WP Web Scraper lets you specify a URL source and a query to fetch specific content from it. WP Web Scraper can be used through a shortcode (for posts, pages or sidebar) or template tag (for direct integration in your theme) for scraping and displaying web content. Here’s an actual example:
As a shortcode:
[wpws url=”https://www.yahoo.com/” query=”ol.trendingnow_trend-list” output=”text”]
As a template tag:
<?php echo wpws_get_content(“https://www.yahoo.com/”, “ol.trendingnow_trend-list”, array(‘output’ => ‘text’)); ?>
The above shortcode and template tag would output the content of the CSS Selector ‘ol.trendingnow_trend-list’ from URL ‘https://www.yahoo.com/’ in your post, page or sidebar as plain text (HTML striped).
In case of template tag (wpws_get_content), the first argument is URL, the second argument is query while the third argument is a associative array with all other arguments.
You may browse through more such examples to understand this better.
WP Web Scraper has a host of options to control your URL request, do advanced parsing and managing output. Apart from CSS Selectors, WP Web Scraper also supports XPath and Regex queries.

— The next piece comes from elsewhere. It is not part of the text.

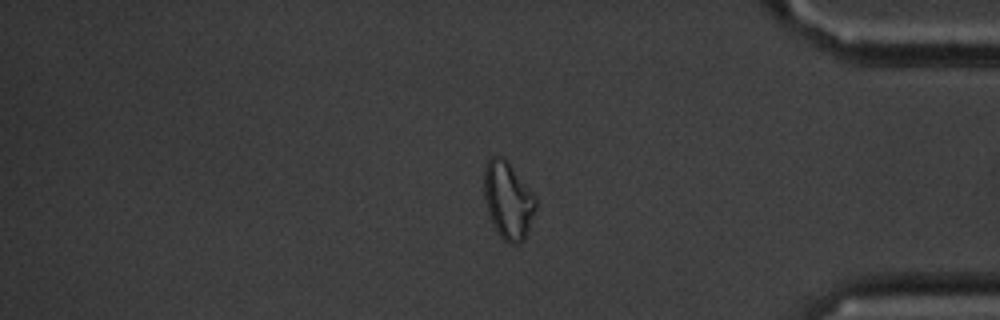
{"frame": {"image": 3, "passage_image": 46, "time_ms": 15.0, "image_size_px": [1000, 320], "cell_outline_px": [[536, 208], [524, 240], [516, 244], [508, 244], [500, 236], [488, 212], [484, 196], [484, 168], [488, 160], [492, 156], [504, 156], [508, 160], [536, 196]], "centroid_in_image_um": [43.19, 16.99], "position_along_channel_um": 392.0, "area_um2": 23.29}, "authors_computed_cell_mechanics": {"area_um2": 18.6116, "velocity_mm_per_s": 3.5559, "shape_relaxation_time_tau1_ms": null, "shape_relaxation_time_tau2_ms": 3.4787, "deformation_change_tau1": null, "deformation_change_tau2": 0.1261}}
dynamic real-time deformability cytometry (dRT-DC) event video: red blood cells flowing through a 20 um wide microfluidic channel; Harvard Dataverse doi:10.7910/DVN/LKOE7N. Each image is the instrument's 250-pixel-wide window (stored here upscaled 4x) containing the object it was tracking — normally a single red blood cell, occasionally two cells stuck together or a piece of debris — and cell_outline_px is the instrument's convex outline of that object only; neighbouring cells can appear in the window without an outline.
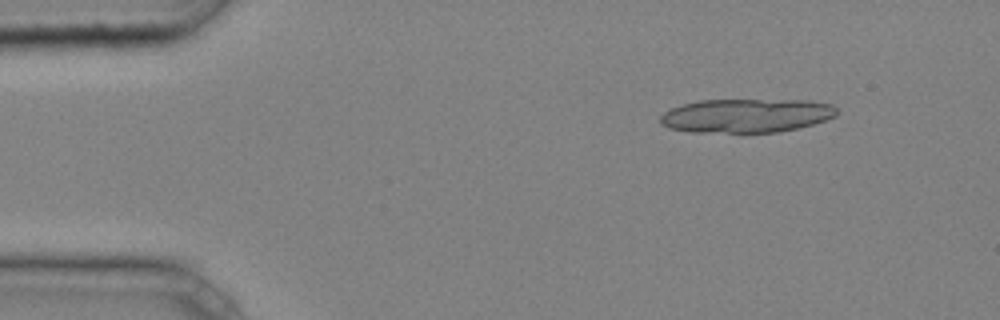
{"species": "common noctule bat (a hibernating species)", "species_latin": "Nyctalus noctula", "temperature_condition": "cold", "stored_images_in_passage": 11, "camera_frame_rate_fps": 3000, "um_per_image_px": 0.085, "animal": {"sex": "male", "body_mass_g": 20.4}, "frame": {"image": 1, "passage_image": 2, "time_ms": 0.333, "image_size_px": [1000, 320], "cell_outline_px": [[836, 116], [812, 124], [780, 132], [688, 132], [668, 128], [660, 124], [660, 116], [664, 112], [672, 108], [684, 104], [700, 100], [808, 100], [832, 104], [836, 108]], "centroid_in_image_um": [63.41, 9.83], "position_along_channel_um": 21.6, "area_um2": 34.8}}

- Scrap output can be displayed thru custom template tag, shortcode in page, post and sidebar (through a text widget).
- Configurable caching of scraped data. Cache timeout in minutes can be defined in minutes for every scrap.
- Configurable Useragent for your scraper can be set for every scrap.

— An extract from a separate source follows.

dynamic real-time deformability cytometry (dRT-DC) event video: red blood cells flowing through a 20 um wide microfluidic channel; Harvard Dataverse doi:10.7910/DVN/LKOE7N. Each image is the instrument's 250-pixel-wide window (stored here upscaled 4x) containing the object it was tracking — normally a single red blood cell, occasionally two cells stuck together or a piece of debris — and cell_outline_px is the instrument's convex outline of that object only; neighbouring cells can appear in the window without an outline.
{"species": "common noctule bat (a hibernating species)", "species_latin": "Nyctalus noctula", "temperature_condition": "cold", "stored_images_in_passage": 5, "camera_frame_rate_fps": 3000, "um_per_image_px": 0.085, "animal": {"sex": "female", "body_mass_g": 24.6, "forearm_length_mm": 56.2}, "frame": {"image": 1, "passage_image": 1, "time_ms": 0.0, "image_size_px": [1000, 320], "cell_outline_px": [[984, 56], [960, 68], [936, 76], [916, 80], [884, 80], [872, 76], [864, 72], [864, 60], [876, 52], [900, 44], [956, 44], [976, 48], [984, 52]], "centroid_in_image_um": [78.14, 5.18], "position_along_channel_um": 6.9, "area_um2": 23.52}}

- Configurable default settings like enabling, useragent, timeout, caching, error handling.
- Multiple ways to query content – CSS Selector, XPath or Regex.
- A wide range of arguments for parsing content.
- Option to pass post arguments to a URL to be scraped.
- Dynamic conversion of scrap to specified character encoding to scrap data from a site using different charset.
- Create scrap pages on the fly using dynamic generation of URLs to scrap or post arguments based on your page’s get or post arguments.
- Callback function for advanced parsing of scraped data.
The plugin is well documented with a lot of examples and FAQs. And in case of more advanced parsing requirements and assistance in crafting a perfectly optimized web scrape, you can always use the paid support.
The plugin uses native WordPress APIs wherever possible. It uses HTTP API for making HTTP requests and Transients API for caching and does not rely on any third party fetching or parsing services.
There is also a bit of inline help in the plugin Settings page (Settings > WP Web Scraper) to make sure everything is clear. The settings page also comes with a simple testing sandbox tool to test out shortcodes before they are embedded into posts.